*TASK TO CARRY OUT*
Lay out the data below as a JSON list of strings, one per line, leaving out blank lines, starting at the first line and ending at the line containing "veliki trgovački centar".

*DATA FOR ANALYSIS*

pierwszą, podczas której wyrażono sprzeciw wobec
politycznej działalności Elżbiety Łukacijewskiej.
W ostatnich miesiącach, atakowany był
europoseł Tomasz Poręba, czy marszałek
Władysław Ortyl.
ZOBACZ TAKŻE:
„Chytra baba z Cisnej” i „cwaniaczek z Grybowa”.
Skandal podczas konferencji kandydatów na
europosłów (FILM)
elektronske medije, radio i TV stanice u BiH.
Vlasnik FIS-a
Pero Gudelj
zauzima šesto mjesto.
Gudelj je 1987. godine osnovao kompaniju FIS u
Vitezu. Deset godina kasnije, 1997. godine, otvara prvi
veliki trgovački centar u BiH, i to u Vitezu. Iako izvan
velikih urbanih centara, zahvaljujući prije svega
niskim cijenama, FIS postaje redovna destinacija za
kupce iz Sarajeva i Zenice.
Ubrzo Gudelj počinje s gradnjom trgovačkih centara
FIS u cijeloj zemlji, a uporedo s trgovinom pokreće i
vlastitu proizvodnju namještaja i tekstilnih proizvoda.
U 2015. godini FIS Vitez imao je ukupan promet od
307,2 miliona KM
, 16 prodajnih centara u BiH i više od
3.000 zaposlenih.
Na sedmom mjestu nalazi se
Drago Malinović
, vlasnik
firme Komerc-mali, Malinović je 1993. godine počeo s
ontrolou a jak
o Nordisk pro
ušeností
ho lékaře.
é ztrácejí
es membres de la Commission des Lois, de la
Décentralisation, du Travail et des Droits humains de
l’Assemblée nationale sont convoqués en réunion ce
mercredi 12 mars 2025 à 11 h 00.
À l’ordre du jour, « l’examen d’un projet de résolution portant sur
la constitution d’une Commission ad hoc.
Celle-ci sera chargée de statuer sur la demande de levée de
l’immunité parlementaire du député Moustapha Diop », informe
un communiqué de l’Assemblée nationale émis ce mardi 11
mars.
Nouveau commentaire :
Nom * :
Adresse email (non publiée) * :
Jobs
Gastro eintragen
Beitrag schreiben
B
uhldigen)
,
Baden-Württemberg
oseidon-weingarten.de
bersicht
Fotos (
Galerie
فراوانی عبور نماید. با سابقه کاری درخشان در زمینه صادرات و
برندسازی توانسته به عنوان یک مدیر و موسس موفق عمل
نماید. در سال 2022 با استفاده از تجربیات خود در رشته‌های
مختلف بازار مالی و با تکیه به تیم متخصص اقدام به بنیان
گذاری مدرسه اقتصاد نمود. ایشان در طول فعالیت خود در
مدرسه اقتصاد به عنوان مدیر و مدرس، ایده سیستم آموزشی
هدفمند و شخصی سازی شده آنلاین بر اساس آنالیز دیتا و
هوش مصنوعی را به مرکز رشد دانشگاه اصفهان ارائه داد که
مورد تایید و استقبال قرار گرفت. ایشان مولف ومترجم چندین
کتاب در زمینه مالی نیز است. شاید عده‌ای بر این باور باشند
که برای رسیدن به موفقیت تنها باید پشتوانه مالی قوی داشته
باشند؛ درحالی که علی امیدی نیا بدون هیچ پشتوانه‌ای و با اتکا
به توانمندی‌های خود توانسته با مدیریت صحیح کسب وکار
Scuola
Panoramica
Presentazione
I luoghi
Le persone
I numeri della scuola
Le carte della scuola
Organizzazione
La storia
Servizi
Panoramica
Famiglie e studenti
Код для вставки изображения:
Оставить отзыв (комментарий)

*EXERCISE RESULT*
[
  "pierwszą, podczas której wyrażono sprzeciw wobec",
  "politycznej działalności Elżbiety Łukacijewskiej.",
  "W ostatnich miesiącach, atakowany był",
  "europoseł Tomasz Poręba, czy marszałek",
  "Władysław Ortyl.",
  "ZOBACZ TAKŻE:",
  "„Chytra baba z Cisnej” i „cwaniaczek z Grybowa”.",
  "Skandal podczas konferencji kandydatów na",
  "europosłów (FILM)",
  "elektronske medije, radio i TV stanice u BiH.",
  "Vlasnik FIS-a",
  "Pero Gudelj",
  "zauzima šesto mjesto.",
  "Gudelj je 1987. godine osnovao kompaniju FIS u",
  "Vitezu. Deset godina kasnije, 1997. godine, otvara prvi",
  "veliki trgovački centar u BiH, i to u Vitezu. Iako izvan"
]